If you are using a CMS (Content Management System), such as WordPress or Magento, there are a lot of different Canonical Plugins that can be used to apply a canonical link. However, if you are going straight into the code you will need to add a <link> to the <head> section of the additional pages but NOT the preferred page.

The link would look like the below example:

<link rel=”canonical” href=”https://www.optimatech.com.au/bats” />

What this does is demonstrate to the search engines that the preferred URL for visitors wanting to access the bats page. This also tells the search engine that this is the page you would prefer the visitor to reach over the other similar pages.

Yoast is a powerful SEO extension which supports WordPress sites. They have created a very useful GUIDE which helps further explain canonical considerations.

If canonical tags are wrongly used, there can be dire consequences. For example, let’s say you set up your site where your homepage was the preferred web page and each page within the site was a copy of the home page. In this instance, search engines would complete de-index (remove), all your web pages from search results.

There are some common mistakes which need to be avoided:

  • If you have a non dynamic canonical tag on each page of your website which then points to one preffered URL/web page, you will be committing SEO suicide.
  • Multiple canonical tags in a single web page is quite common. Remember search engines will only count the first one meaning anything related to others will be discounted.
  • Always use complete URLs which includes the HTTPS:// section.

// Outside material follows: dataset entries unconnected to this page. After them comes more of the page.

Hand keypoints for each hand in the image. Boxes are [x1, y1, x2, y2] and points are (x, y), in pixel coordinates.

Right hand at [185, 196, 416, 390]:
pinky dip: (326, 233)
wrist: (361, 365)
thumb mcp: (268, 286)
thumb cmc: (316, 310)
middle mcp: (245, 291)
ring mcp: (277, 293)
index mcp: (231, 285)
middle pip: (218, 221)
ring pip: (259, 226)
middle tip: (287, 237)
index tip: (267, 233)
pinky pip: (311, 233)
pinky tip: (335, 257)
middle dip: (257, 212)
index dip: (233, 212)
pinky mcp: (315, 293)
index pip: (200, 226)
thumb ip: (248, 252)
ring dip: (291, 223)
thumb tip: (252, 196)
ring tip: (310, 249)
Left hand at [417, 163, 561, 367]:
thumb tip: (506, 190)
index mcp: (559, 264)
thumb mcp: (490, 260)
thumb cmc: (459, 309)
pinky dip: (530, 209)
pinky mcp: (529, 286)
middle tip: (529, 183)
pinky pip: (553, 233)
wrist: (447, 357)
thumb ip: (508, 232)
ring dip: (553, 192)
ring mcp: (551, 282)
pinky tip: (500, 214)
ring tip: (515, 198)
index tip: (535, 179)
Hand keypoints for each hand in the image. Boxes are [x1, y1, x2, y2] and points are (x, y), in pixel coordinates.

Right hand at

A common mistake it forgetting this segment of the URL.
  • Do not point product pages to category pages. Product pages always need to be indexed separately.
  • If using a canonical tag on a paginated page you may run into problems.

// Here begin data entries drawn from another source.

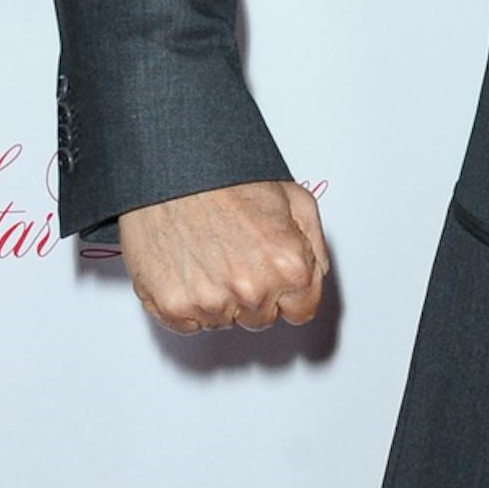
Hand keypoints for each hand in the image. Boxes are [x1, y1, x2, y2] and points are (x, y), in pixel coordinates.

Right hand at [118, 179, 328, 332]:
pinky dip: (186, 304)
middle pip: (260, 318)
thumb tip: (316, 273)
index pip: (301, 312)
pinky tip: (186, 269)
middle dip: (252, 294)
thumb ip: (314, 244)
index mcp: (289, 267)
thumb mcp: (294, 197)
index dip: (287, 293)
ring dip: (217, 298)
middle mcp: (253, 290)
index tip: (271, 277)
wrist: (172, 163)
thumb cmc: (228, 176)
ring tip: (206, 254)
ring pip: (222, 321)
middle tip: (233, 255)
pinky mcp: (173, 305)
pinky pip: (187, 324)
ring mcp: (211, 301)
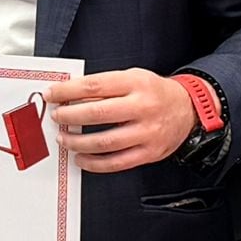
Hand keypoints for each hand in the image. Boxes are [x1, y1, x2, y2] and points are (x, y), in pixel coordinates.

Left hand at [46, 68, 197, 172]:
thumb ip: (105, 86)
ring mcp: (147, 132)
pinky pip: (115, 162)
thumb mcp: (134, 78)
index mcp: (137, 83)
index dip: (67, 91)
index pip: (94, 86)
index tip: (52, 94)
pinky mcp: (148, 152)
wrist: (189, 109)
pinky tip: (82, 157)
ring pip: (104, 141)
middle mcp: (143, 107)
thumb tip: (70, 96)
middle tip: (57, 117)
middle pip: (97, 113)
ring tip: (65, 139)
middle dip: (69, 117)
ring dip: (77, 142)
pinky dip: (93, 163)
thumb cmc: (156, 93)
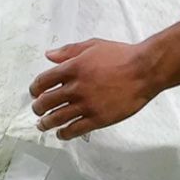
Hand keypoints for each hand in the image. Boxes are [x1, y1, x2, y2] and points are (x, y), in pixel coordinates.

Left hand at [30, 39, 155, 139]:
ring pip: (57, 118)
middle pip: (47, 101)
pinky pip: (75, 130)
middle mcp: (76, 87)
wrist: (144, 70)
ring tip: (43, 124)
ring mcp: (86, 104)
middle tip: (37, 110)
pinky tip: (62, 134)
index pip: (44, 81)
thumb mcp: (93, 45)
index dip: (35, 88)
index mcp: (73, 67)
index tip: (35, 93)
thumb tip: (49, 55)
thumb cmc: (121, 55)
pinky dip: (64, 133)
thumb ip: (69, 51)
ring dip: (46, 123)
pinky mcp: (98, 118)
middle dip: (38, 107)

Paginated URLs are simply a series of URLs which follow each other in sequence. A typical example of paginated URLs would be URLs in a story or a series of products, lists of blog posts etc.

If you were writing a story which had a number of chapters and each chapter was a web page you would likely only want to send users to the first page from the search engine results pages. Then the user could access the second web page from the first web page, the third web page from the second and so on.

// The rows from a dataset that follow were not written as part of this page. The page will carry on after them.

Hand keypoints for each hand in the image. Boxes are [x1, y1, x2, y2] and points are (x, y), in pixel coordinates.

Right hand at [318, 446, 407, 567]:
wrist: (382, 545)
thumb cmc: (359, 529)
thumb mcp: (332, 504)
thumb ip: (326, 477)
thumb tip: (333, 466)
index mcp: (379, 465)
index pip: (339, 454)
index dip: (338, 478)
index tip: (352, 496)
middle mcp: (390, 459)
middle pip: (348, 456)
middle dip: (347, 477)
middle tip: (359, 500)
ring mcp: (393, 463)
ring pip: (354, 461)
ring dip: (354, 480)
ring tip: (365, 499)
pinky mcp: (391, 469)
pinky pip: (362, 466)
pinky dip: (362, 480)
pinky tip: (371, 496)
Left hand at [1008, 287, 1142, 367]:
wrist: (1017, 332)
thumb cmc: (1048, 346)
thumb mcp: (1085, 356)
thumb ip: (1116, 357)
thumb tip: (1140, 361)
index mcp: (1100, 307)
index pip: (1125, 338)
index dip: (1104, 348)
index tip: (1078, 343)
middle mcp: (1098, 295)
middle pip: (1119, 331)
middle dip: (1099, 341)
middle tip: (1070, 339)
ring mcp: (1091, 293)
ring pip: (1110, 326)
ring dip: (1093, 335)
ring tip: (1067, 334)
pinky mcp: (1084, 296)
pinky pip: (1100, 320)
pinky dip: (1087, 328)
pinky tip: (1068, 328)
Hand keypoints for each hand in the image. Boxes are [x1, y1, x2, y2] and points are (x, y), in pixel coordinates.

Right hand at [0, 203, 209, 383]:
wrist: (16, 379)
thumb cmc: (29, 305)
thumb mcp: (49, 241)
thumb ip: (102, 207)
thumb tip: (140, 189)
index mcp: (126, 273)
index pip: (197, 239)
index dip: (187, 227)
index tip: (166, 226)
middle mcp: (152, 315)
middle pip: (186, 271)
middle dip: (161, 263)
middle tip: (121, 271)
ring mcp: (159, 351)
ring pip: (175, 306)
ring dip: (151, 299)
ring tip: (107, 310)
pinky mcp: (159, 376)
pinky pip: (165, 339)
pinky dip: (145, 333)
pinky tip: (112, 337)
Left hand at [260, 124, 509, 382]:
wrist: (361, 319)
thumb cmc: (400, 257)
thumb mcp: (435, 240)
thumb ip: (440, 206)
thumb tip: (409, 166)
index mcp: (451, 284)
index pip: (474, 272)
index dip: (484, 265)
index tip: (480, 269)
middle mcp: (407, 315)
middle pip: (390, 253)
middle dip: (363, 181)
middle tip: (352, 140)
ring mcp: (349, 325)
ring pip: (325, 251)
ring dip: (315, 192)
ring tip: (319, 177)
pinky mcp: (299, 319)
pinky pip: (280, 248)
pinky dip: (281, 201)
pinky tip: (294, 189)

In this case a canonical tag would be damaging as pointing every web page/chapter to the first page would mean all content from page 2 onwards would be lost and have no search rank authority at all. This is something you should avoid as users may wish to jump straight to page 2, 3 or 4.

In this instance your paginated pages would be treated as normal web pages. And, search engines would treat them as individual web pages rather than consolidating into one piece of content.

This is a very useful GUIDE which delivers a Pagination SEO Best Practice solution

This is a fiercely debated topic when it comes to best practice SEO.

John Mueller from Google has created a Best Practice GUIDE which is quite useful.

You can avoid the potential risk of a duplicate content penalty by implementing a self referencing canonical and many popular CMS systems will allow these parameters without changing content, such as:

  • https://optimatech.com.au/widgets/widget-1/
  • https://optimatech.com.au/widgets/widget-1/?isnt=it-great
  • https://optimatech.com.au/widgets/widget-1/?cmpgn=twitter
  • https://optimatech.com.au/widgets/widget-1/?cmpgn=facebook

You can use canonical URLs which point to another domain so if you have a piece of content which was submitted to your website but an external site also feels the content would be of benefit to their users, you can use the rel=canonical tag to ensure the URL is linked back to the original content on your site.